- Dołączył: 2009-03-09
- Miasto: Warszawa
- Liczba postów: 9992
2 marca 2011, 07:30
Zgodnie z obietnicą
OTWIERAM NOWY
SEZON ROWEROWY
2011
Zapraszam do wspólnej jazdy na rowerach w terenie.
Edytowany przez jolajola1 2 marca 2011, 07:31
27 września 2011, 21:55
Tak, pogoda fajna :) Dzisiaj też jeździłam, chociaż nie za dużo...
13 / 1169,5 / 2000
- Dołączył: 2006-03-14
- Miasto: Łódź
- Liczba postów: 384
28 września 2011, 09:31
Wczoraj u nas trochę padało - więc sobie odpuściłam rower ale dzisiaj jest cudnie:
28/1221/2000
- Dołączył: 2009-03-01
- Miasto: Szczecin
- Liczba postów: 3802
28 września 2011, 17:04
107 / 5398 / 6000
Pogoda nadal letnia, jest cudnie
- Dołączył: 2009-03-01
- Miasto: Jarocin
- Liczba postów: 5729
28 września 2011, 18:55
Cudnie, cudnie, nie przeczę...ale ja wracałam już po zachodzie słońca i mi gołe nogi zmarzły!! Chyba muszę zakładać długie portki...Jesień...:)
45 / 3847 / 4000
- Dołączył: 2011-01-28
- Miasto: Bezludzie
- Liczba postów: 8653
28 września 2011, 20:30
Oj z tymi ubraniami na rower teraz to ni w pięć ni w dziesięć. W dzień za gorąco na długie porty, wieczorem za chłodno na odkryte przeszczepy.

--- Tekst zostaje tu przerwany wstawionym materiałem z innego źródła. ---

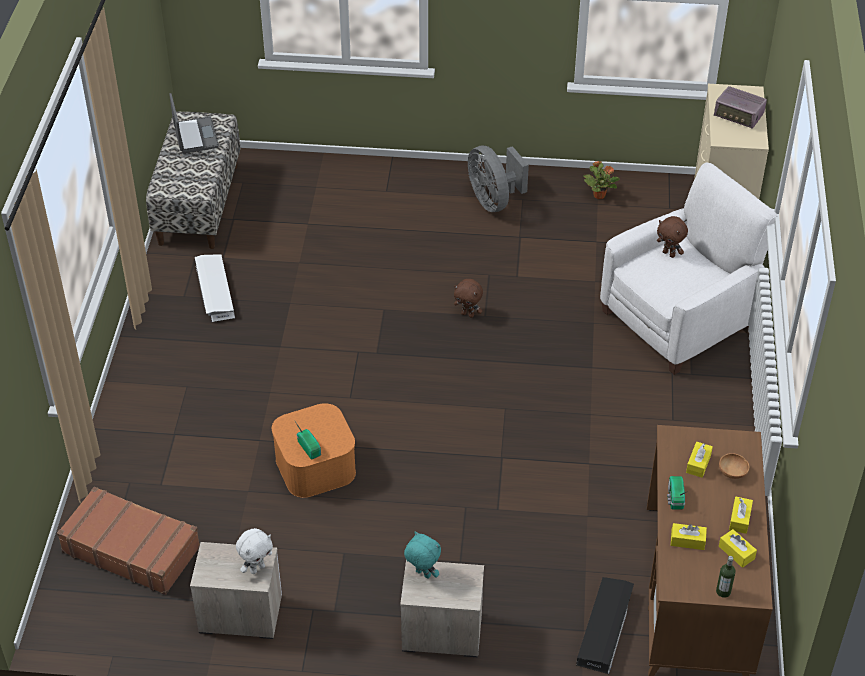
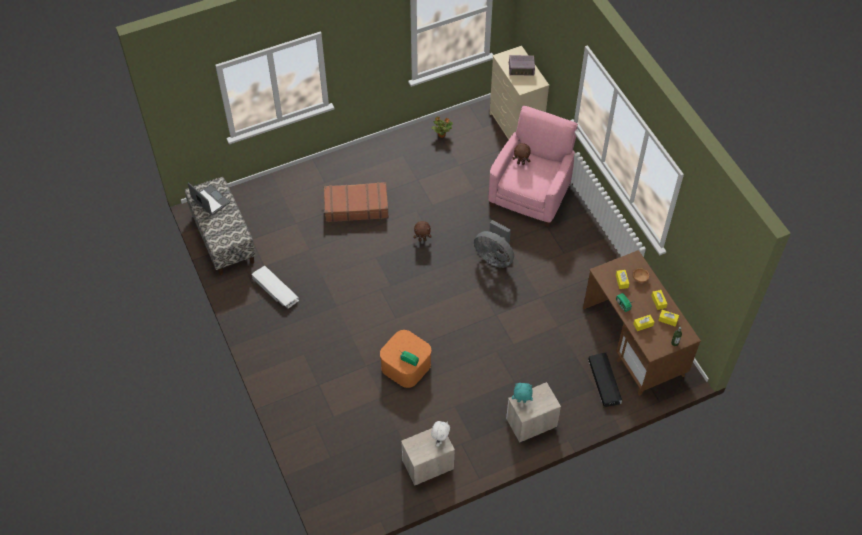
camera: 30 degrees left, 10 degrees up
(131, 549) = (345, 459): brown suitcase -> brown suitcase (356, 206)
(494, 200) = (388, 163): grey fan -> grey fan (494, 257)
(678, 320) = (530, 194): white armchair -> pink armchair

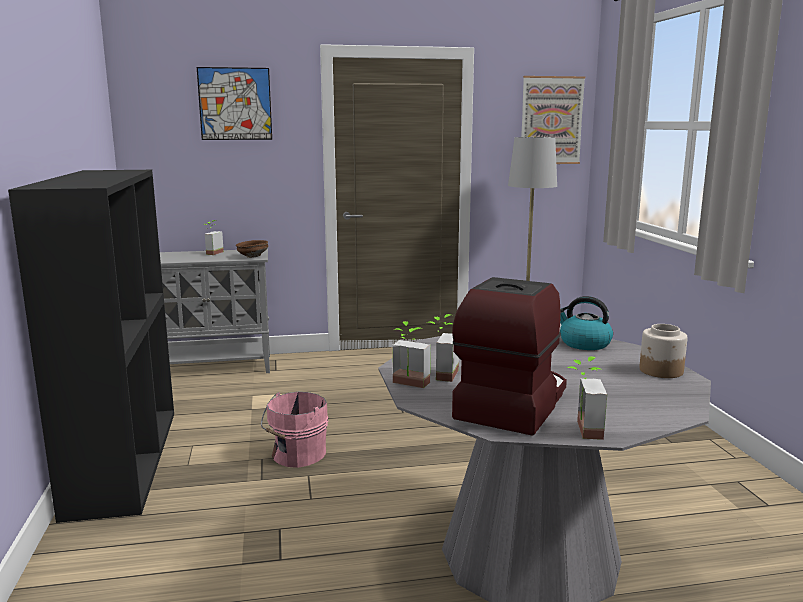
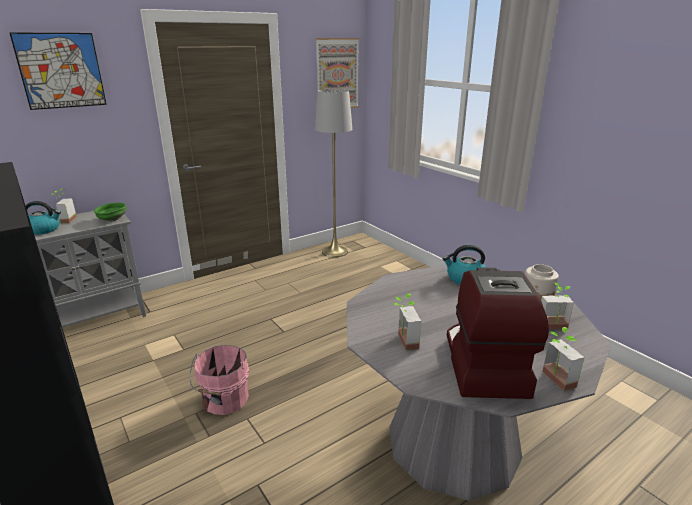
camera: 25 degrees left, 10 degrees up
(188, 257) = (44, 230): none -> kettle
(252, 257) = (112, 220): brown bowl -> green bowl
(408, 385) = (391, 362): potted plant -> potted plant (554, 328)

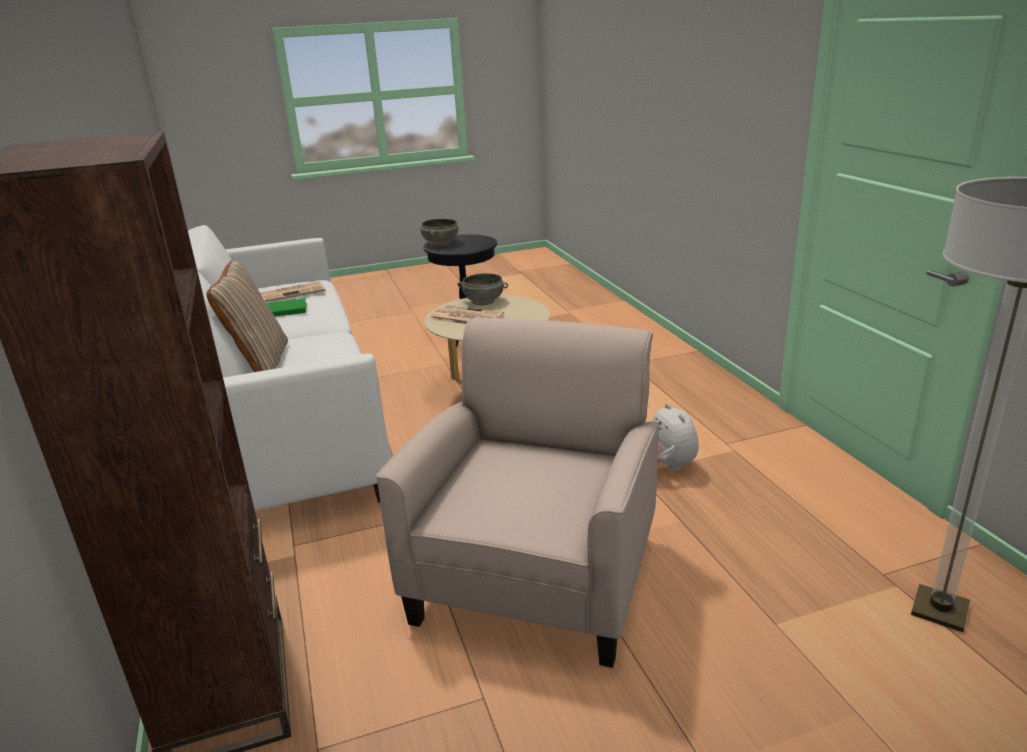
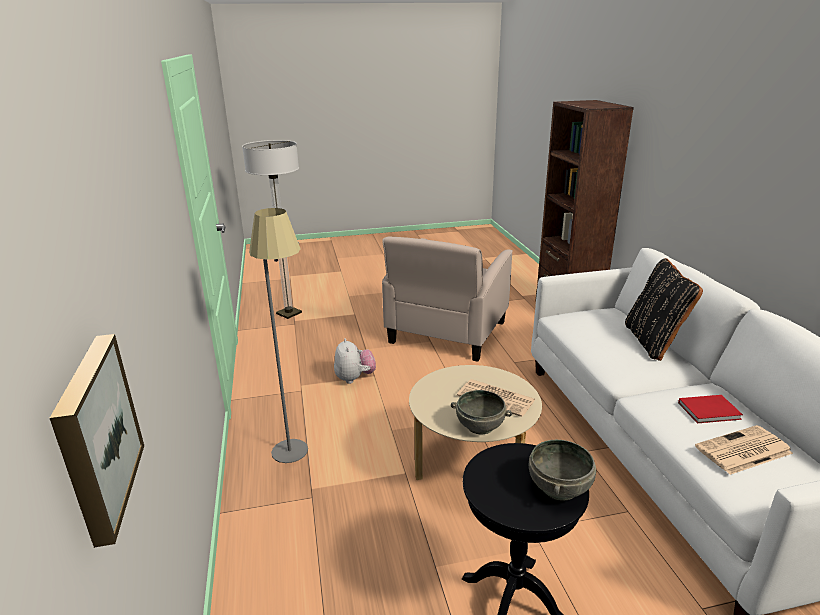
camera: 175 degrees left, 0 degrees up
(259, 363) = (653, 342): beige pillow -> black pillow
(284, 310) = (710, 411): green book -> red book
(618, 105) = (95, 435): none -> picture
(665, 382) = (297, 460): none -> grey floor lamp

I weź tu babom dogódź
![]()
Ja mam ten sam problem, lecz związany z porankami. Jak wyjeżdżam to jeszcze przypizguje, a już po chwili musiałabym się zacząć rozbierać, by mnie pot nie zalał... Wybieram opcję chwilowego marznięcia i póki co w krótkim rękawku popylam, jakaś taka jestem anty-pot-lejący-się-po-karku :) A przy okazji jeszcze dorzucam trochę kolorku mojej opaleniźnie.
edit na drugi dzień: 49,86 / 4 769,85 / 5 000
Edytowany przez ...Dupka 29 września 2011, 10:31
- Dołączył: 2009-03-09
- Miasto: Warszawa
- Liczba postów: 9992
29 września 2011, 11:03
gonię Baję, gonię .. i dogonić nie mogę
21,59 / 3725,9 / 5000
29 września 2011, 11:52
Ja rano trochę zmarzłam. Wyszłam przed śniadaniem do ogródka po rzodkiewkę, to się zdziwiłam, ze tak ciepło, ale jak na rower wsiadłam, to już przestało być cieplutko :P A przez to wcześniejsze wrażenie zrezygnowałam z zabierania rękawiczek... Następnym razem muszę je wziąć...
- Dołączył: 2009-03-01
- Miasto: Jarocin
- Liczba postów: 5729
29 września 2011, 15:52
Goń, Jola, goń...W niedzielę masz fory: nie jeżdżę...:))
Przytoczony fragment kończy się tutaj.